■ YOUR GOAL
Wherever a line in the data below holds "protected", copy that line.

*** EXTRACTED MATERIAL ***

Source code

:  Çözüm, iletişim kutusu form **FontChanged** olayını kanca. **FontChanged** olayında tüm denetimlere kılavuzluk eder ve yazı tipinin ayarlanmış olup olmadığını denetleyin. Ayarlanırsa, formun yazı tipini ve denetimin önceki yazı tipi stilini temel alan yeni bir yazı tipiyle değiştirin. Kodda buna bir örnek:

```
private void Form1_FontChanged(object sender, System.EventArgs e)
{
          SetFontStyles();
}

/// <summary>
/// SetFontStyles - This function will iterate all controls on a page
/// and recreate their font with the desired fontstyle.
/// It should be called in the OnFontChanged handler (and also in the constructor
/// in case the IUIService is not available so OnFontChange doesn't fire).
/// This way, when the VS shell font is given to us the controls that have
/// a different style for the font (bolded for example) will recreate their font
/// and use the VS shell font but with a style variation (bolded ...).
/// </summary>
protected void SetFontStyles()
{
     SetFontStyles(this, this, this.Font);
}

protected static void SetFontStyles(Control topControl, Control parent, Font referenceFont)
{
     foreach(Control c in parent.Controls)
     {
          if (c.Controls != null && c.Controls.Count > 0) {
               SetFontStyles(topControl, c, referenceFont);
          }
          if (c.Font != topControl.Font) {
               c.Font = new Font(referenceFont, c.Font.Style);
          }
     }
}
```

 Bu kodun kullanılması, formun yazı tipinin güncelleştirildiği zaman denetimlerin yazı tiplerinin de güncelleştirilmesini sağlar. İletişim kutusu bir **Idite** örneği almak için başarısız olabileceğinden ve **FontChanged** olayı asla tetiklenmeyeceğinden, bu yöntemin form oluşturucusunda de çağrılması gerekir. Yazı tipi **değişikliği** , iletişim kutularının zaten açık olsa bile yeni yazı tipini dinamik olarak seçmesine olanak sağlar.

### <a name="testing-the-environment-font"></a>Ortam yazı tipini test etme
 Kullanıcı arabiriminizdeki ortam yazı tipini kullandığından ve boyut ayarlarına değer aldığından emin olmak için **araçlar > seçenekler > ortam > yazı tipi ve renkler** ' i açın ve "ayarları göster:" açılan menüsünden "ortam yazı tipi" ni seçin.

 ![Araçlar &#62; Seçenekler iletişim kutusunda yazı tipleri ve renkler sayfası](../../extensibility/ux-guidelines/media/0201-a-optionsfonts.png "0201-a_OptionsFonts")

***

■ OUTPUT OF THE EXERCISE
protected void SetFontStyles()
protected static void SetFontStyles(Control topControl, Control parent, Font referenceFont)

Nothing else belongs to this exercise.